How to use this map
(NB: an alternate method of selecting the ISO you want is to go through the detailed table in the Wiki.)
This is a map of the mirrors of MX Linux ISOs that are known to us. Use the “+/-” buttons or your scroll wheel to enlarge the map and drag it as needed in order to find the mirror that you want, usually the one closest to you. Then click on the marker and a panel will open on the left side.
Click on the URL for the “ISO Mirror” to see the Index of the mirror. The exact layout of the Index can vary. In the example below, the repo has a top-level directory for “mx-linux” that contains two more directories: MX (shown) and antiX.
Finally, click on the folder you are looking for–usually “Final”–to see the contents.

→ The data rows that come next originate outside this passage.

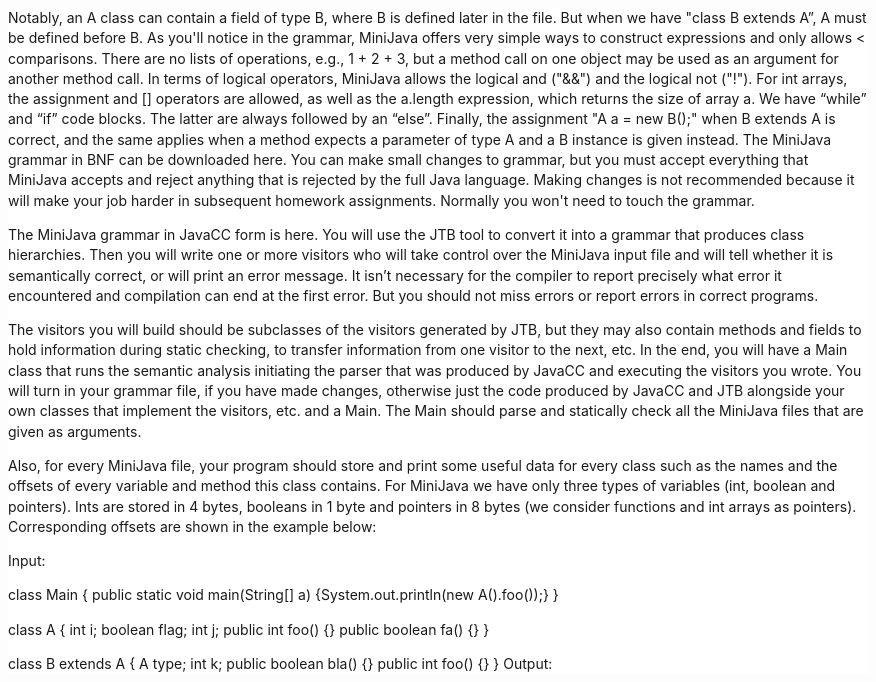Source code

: Notably, an A class can contain a field of type B, where B is defined later in the file. But when we have "class B extends A”, A must be defined before B. As you'll notice in the grammar, MiniJava offers very simple ways to construct expressions and only allows < comparisons. There are no lists of operations, e.g., 1 + 2 + 3, but a method call on one object may be used as an argument for another method call. In terms of logical operators, MiniJava allows the logical and ("&&") and the logical not ("!"). For int arrays, the assignment and [] operators are allowed, as well as the a.length expression, which returns the size of array a. We have “while” and “if” code blocks. The latter are always followed by an “else”. Finally, the assignment "A a = new B();" when B extends A is correct, and the same applies when a method expects a parameter of type A and a B instance is given instead. The MiniJava grammar in BNF can be downloaded here. You can make small changes to grammar, but you must accept everything that MiniJava accepts and reject anything that is rejected by the full Java language. Making changes is not recommended because it will make your job harder in subsequent homework assignments. Normally you won't need to touch the grammar.

The MiniJava grammar in JavaCC form is here. You will use the JTB tool to convert it into a grammar that produces class hierarchies. Then you will write one or more visitors who will take control over the MiniJava input file and will tell whether it is semantically correct, or will print an error message. It isn’t necessary for the compiler to report precisely what error it encountered and compilation can end at the first error. But you should not miss errors or report errors in correct programs.

The visitors you will build should be subclasses of the visitors generated by JTB, but they may also contain methods and fields to hold information during static checking, to transfer information from one visitor to the next, etc. In the end, you will have a Main class that runs the semantic analysis initiating the parser that was produced by JavaCC and executing the visitors you wrote. You will turn in your grammar file, if you have made changes, otherwise just the code produced by JavaCC and JTB alongside your own classes that implement the visitors, etc. and a Main. The Main should parse and statically check all the MiniJava files that are given as arguments.

Also, for every MiniJava file, your program should store and print some useful data for every class such as the names and the offsets of every variable and method this class contains. For MiniJava we have only three types of variables (int, boolean and pointers). Ints are stored in 4 bytes, booleans in 1 byte and pointers in 8 bytes (we consider functions and int arrays as pointers). Corresponding offsets are shown in the example below:

Input:

class Main {
    public static void main(String[] a) {System.out.println(new A().foo());}
}


class A {
    int i;
    boolean flag;
    int j;
    public int foo() {}
    public boolean fa() {}
}

class B extends A {
    A type;
    int k;
    public boolean bla() {}
    public int foo() {}
}
Output:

The ISOs to download are the biggest in size, and you will want to select according to architecture and version by clicking the link to begin the download. In the example above:
- “1” = the ISO for 32 bit older systems (386); XFCE/Fluxbox
- “2” = the ISO for 64 bit standard systems (x64); XFCE/Fluxbox
- “3” = the ISO for 64 bit advanced hardware systems (x64); XFCE/Fluxbox
- “4” = the ISO for 64 bit advanced hardware systems (x64); KDE [not shown]
Checksums and signatures of Final ISOs
To check the integrity of the downloaded ISO in Linux, click to download the md5 or sha256 file into the same folder where the ISO is, and use the appropriate action below:
- md5: right-click the downloaded md5 file > Check data integrity.
- sha256: open a terminal and type: sha256sum <File name of ISO>, then compare with the number above. NOTE: the Snapshots use sha512 instead so change the command accordingly.
- Consult the Wiki for other options, including signatures.
In MS Windows®, the easiest way to ensure integrity (as well as to create the live USB) is to use the USB formatting utility Rufus, which automatically runs a check.
- The most recent information can be reviewed in the running list.
- Mirrors may not yet contain a very recent release, and will show a “404 Not found” until they do.